You could say she had three reasons to apply for the job. Her triplet grandchildren
"They would ask me every week--granny are you going to be on city council?" Wilkerson said. "I have to lead for my grandchildren, and truly for other children. Seeing someone looking like you in that position makes you even start to think--it is possible."
Not only is she a grandmother and mother, Wilkerson has also worn countless hats serving the Spokane and Washington state Community.
Her family moved to Spokane from Mississippi in 1963.
They started the Moore's Assisted Living in 1976. And in 1992, Wilkerson became the owner and administrator of the family business.
She's been the past president of the Women Helping Women Fund, Junior league of Spokane, Saint Luke's Community Advisory board, and Board President of the Carl Maxey Center.
"When I commit, I am dedicated," Betsy said.
When the Emmanuel Family Life Center in the Perry district was only an idea, Wilkerson was also there and watched it come to fruition.
For 16 years, she also served under three Washington state Governors on the Commission of Judicial Conduct.
"Locke, Gregoire, and now Inslee," she said.
Wilkerson said she is ready to put all she's learned in her years of community service into her new role as council member.

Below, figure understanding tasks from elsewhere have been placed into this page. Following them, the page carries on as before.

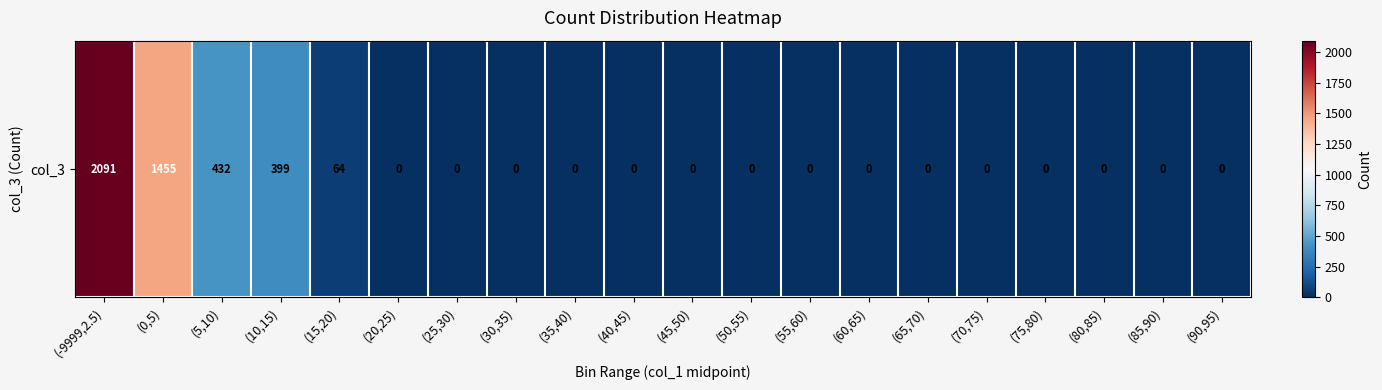

At which category does the chart reach its peak across all series?

(-9999,2.5)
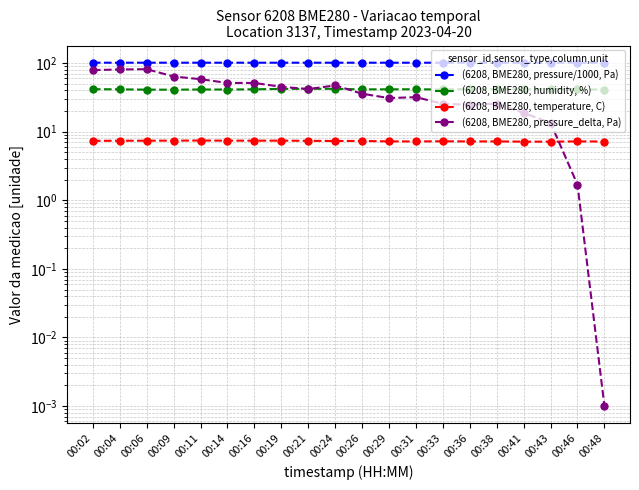

How many lines are shown in the chart?

4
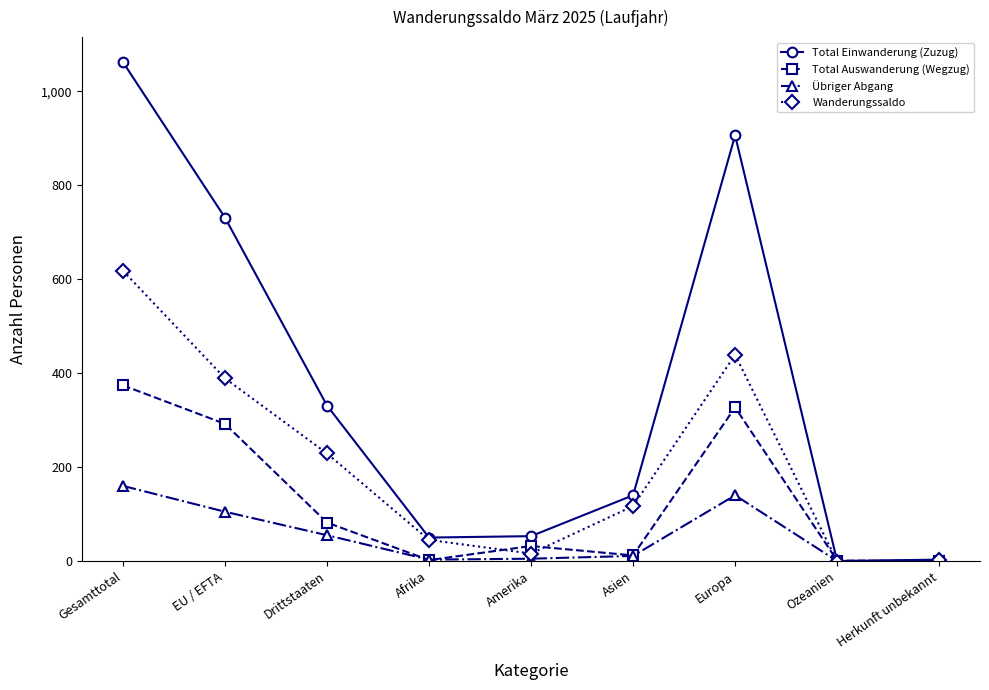

What is the label of the 7th point from the left?

Europa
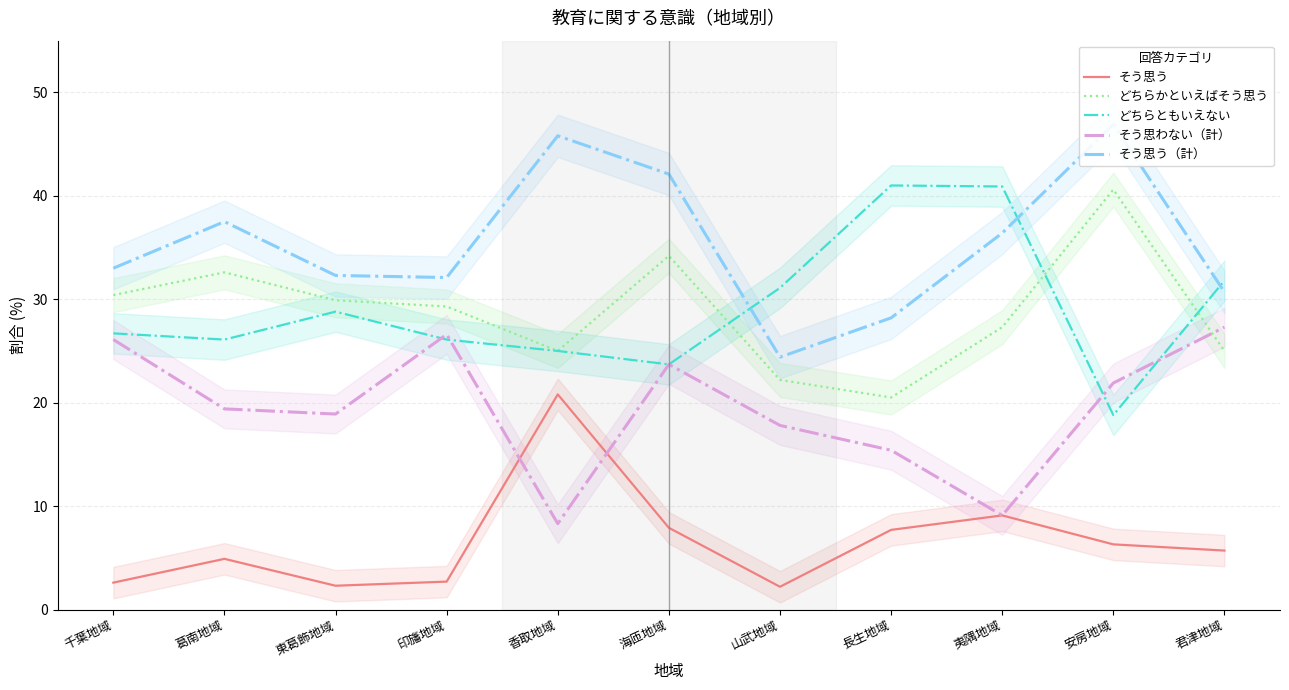

What is the sum of the どちらともいえない values at 長生地域 and 東葛飾地域?

69.8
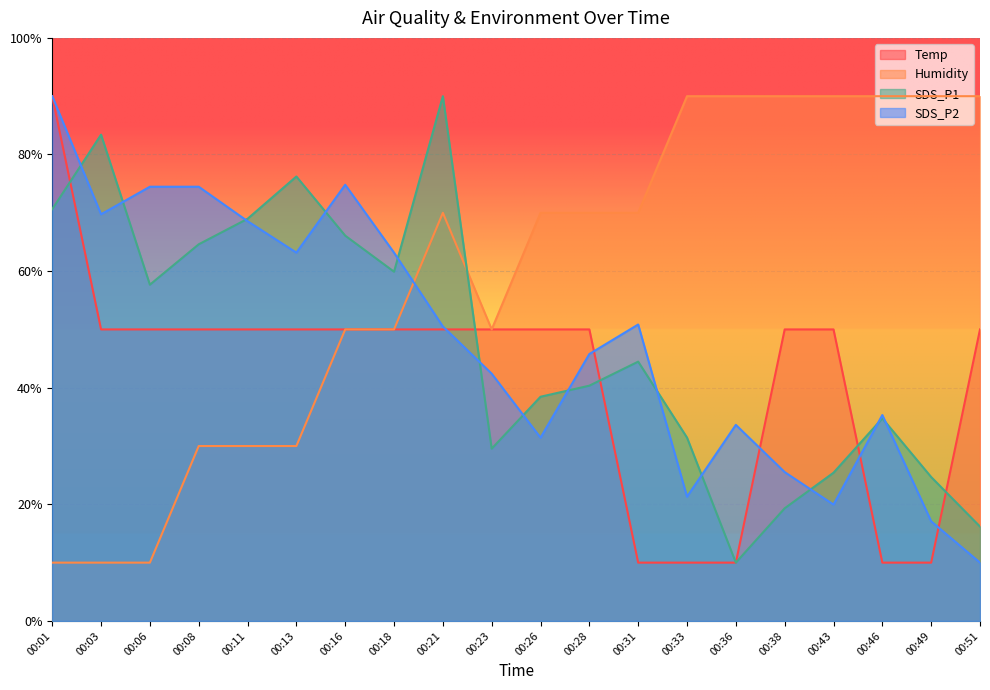

What is the sum of the Humidity values at 00:23 and 00:38?

140.0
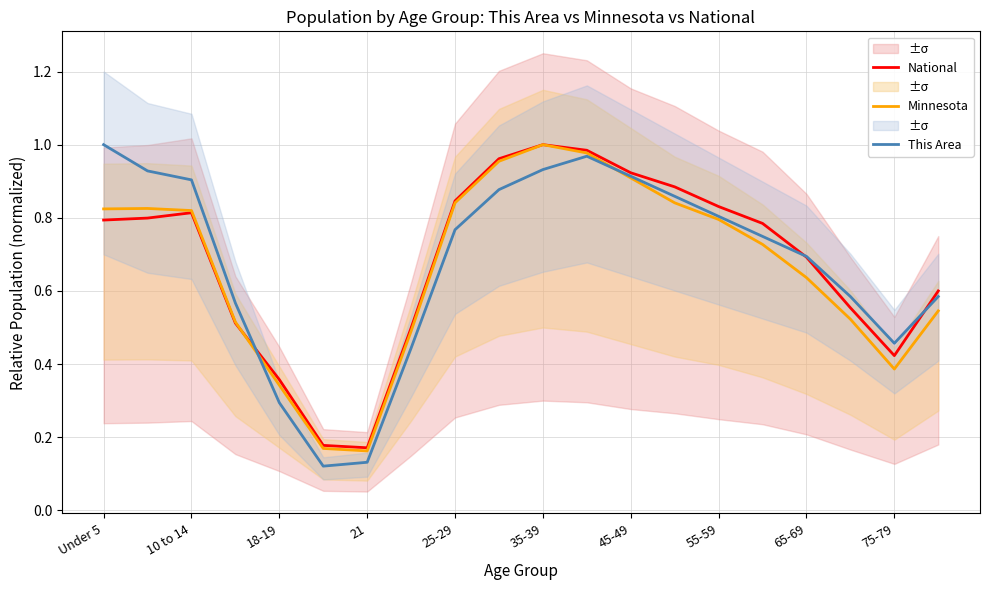

At which label does This Area reach its peak?

Under 5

"What I've learned, especially in my non-profit, is balancing the wants and the needs of the people with the resources that are available," Wilkerson said. "That is the opportunity and that's the challenge, knowing that you will not be able to make everyone happy, but with all the information and input we have, we make the best decision we can."
Wilkerson's appointment to city council is also a mark in Spokane's history.
She is Spokane's first African-American woman to serve on city council in 20 years. Before her, was life-long friend, Roberta Greene.
She hopes her presence on the council will spark inspiration.
Also high on her list, is seeing more African-American Youth involved in city government.
"I don't think kids of color are really exposed to government service, and it's a great career path," Wilkerson said.
Spokane will spend the next two years getting to know its new council member. But for now, she says all you need to know is, "I'm a pretty straight shooter, I have a quirky sense of humor, and I love Spokane. Spokane has been very good to me and my family."
Wilkerson will be officially sworn in to office this Sunday at Holy Temple Church.
She will finish now Council President Breean Beggs's old term, which runs through 2021. If she wants to hold the seat, she'll have to run in the 2021 election.